_PROVIDED PASSAGE_

○ ○ ○

In testimony whereof, I have hereunto set my hand and caused the Seal of the United States to be affixed.
Done at the City of Washington, this Third day of October, in the year of our Lord one thousand eight hundred and sixty-three, and of the Independence of the Unites States the Eighty-eighth.
By the President: Abraham Lincoln
William H. Seward,
Secretary of State
And so, from that day until now, Thanksgiving has been celebrated as an official holiday on the last Thursday of November. Well, that is, except for the years of “Franksgiving,” from 1939-1941. On the tail end of the Great Depression, President Franklin Roosevelt felt that moving Thanksgiving back to the third week of November would spur Christmas shopping and, thus, the economy. (And you thought Black Friday was a recent invention.)
After years of pressure from Congress, Roosevelt made Thanksgiving officially the fourth week of November in 1942.
So there you have it. The history of Thanksgiving.
But there are some older proclamations you might want to use yourself this Thanksgiving day. Below are some Scripture verses of thanksgiving to God. Consider dividing these verses among the people at your dinner table, having each person read one, then closing with your own prayer of thanksgiving.
1 Chronicles 16:8 – Oh give thanks to the LORD, call upon His name; Make known His deeds among the peoples.
1 Chronicles 16:34 – O give thanks to the LORD, for He is good; For His lovingkindness is everlasting.
Psalm 28:7 – The LORD is my strength and my shield; My heart trusts in Him, and I am helped; Therefore my heart exults, And with my song I shall thank Him.
Psalm 34:1 – I will bless the LORD at all times; His praise shall continually be in my mouth.
Psalm 69:30 – I will praise the name of God with song, And shall magnify Him with thanksgiving.

○ ○ ○

_TASKS TO PERFORM_
#1 According to the Thanksgiving passage, in what year did Roosevelt officially make Thanksgiving the fourth week of November?
#2 Please write out the Thanksgiving passage between "But there are" and "in my mouth.", inclusive.
The lines after the Thanksgiving passage are unrelated material.

_SOURCE MATERIAL_
○ ○ ○

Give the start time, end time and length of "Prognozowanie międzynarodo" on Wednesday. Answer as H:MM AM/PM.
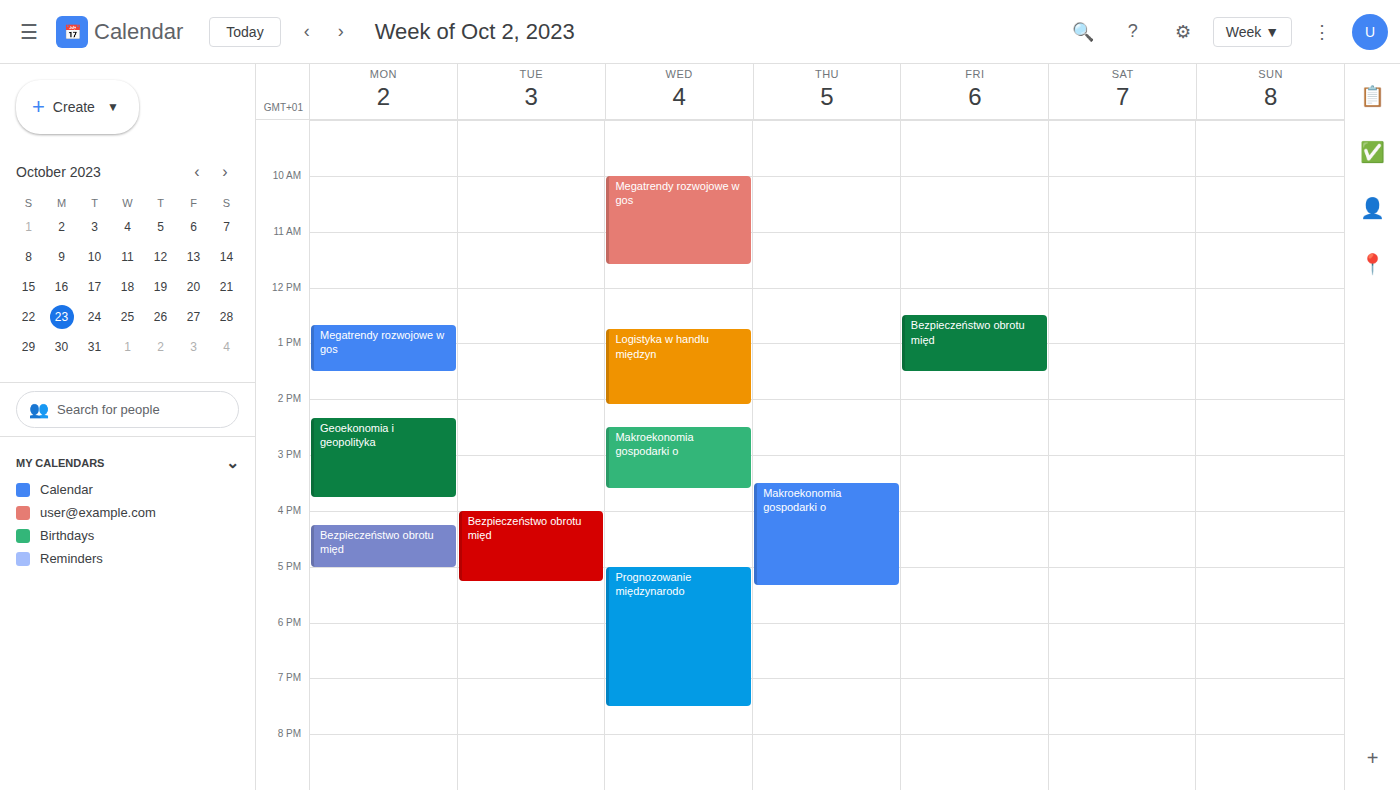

○ ○ ○

_WRITTEN ANSWERS_
#1 1942

#2
But there are some older proclamations you might want to use yourself this Thanksgiving day. Below are some Scripture verses of thanksgiving to God. Consider dividing these verses among the people at your dinner table, having each person read one, then closing with your own prayer of thanksgiving.
1 Chronicles 16:8 – Oh give thanks to the LORD, call upon His name; Make known His deeds among the peoples.
1 Chronicles 16:34 – O give thanks to the LORD, for He is good; For His lovingkindness is everlasting.
Psalm 28:7 – The LORD is my strength and my shield; My heart trusts in Him, and I am helped; Therefore my heart exults, And with my song I shall thank Him.
Psalm 34:1 – I will bless the LORD at all times; His praise shall continually be in my mouth.